NPO法人「がんと暮らしを考える会」理事長で看護師の賢見卓也さんは、「治療費の負担は、働く世代のがん患者に、重くのしかかっています」と話す。収入が減ったとしても、支出の多くを占める決まった支出は、子どもの学費や住宅ローンなので、金額を圧縮できないことがわかる。結局変動する支出(光熱費、食費など)や貯蓄、その他にかかる費用を圧縮せざるを得なくなり、「生活が苦しくなった」と痛感するのだ。
「がんになる前はうまくバランスがとれていたものが、がん治療によって収支バランスが崩れることが最大の問題です。なかには決まった支出を切り崩し、子どもの進路を見直す家庭もあります」(賢見さん)
ファイナンシャルプランナーの黒田尚子さんは「子育て世代は、1千万円の貯蓄があっても安心できない」と強調する。黒田さんのシミュレーションによると、子ども2人(中学生・高校生)と専業主婦(パート)の家族をもつ男性(年収650万円ほど)にがんが見つかって治療を開始した場合、収入は見込みで1~3割減る。その中で教育費と住宅ローンを同様に支払い続けた場合、「がん保険に加入していなければ5年後には貯蓄が底をつく」と言う。がん保険に加入していても、5年後に再発などが見つかると7年後には貯金はなくなってしまうそうだ。

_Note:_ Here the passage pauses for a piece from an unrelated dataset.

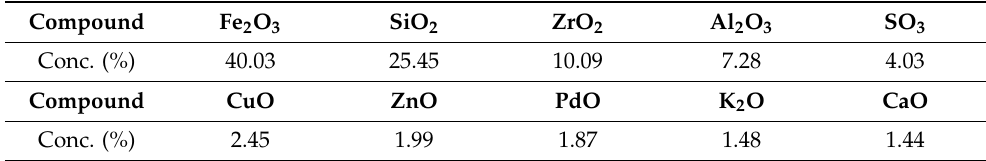
Table 2. Chemical composition of the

「働く世代ががんになった場合、いかに仕事を続けるか、収入を絶やさないかを第一に考える必要があります」(黒田さん)
では実際に、どの程度の人が仕事を辞めているのだろうか。国立がん研究センター東病院の坂本はと恵さんは「就労年齢のがん患者だけで調べると、約35%が仕事を辞めるというデータがある」と言う。
「どの段階で辞めているかは現在調査中ですが、当院の患者さん188人を対象にお聞きしたところ、約6%が初診の段階で退職していることがわかりました。なかには根治を目指せることもあるので、もったいないと感じます」
とはいえ「辞めない」という選択ができないケースも。
前出の賢見さんは、「最近は、自営業者、フリーランスといった個人事業者だけではなく、契約社員や派遣社員といった就労基盤が不安定な人たちが増え、契約更新できず困窮する人もいます」と話す。60歳から65歳未満の世代ががんになると、年金の繰り上げ受給を検討するケースもある。
「就労形態でリスクの大きさが変わってきます。できればがんが見つかる前から備えをしたいものです」(賢見さん)
厚生労働省も、働きながらがん治療ができるための支援に力を入れ始めている。たとえばがん診療連携拠点病院のがん相談支援センターに社会保険労務士や産業カウンセラーを週1日配置し、仕事に関する相談などができるよう整備が始まった。不安を感じたら、相談するとよいだろう。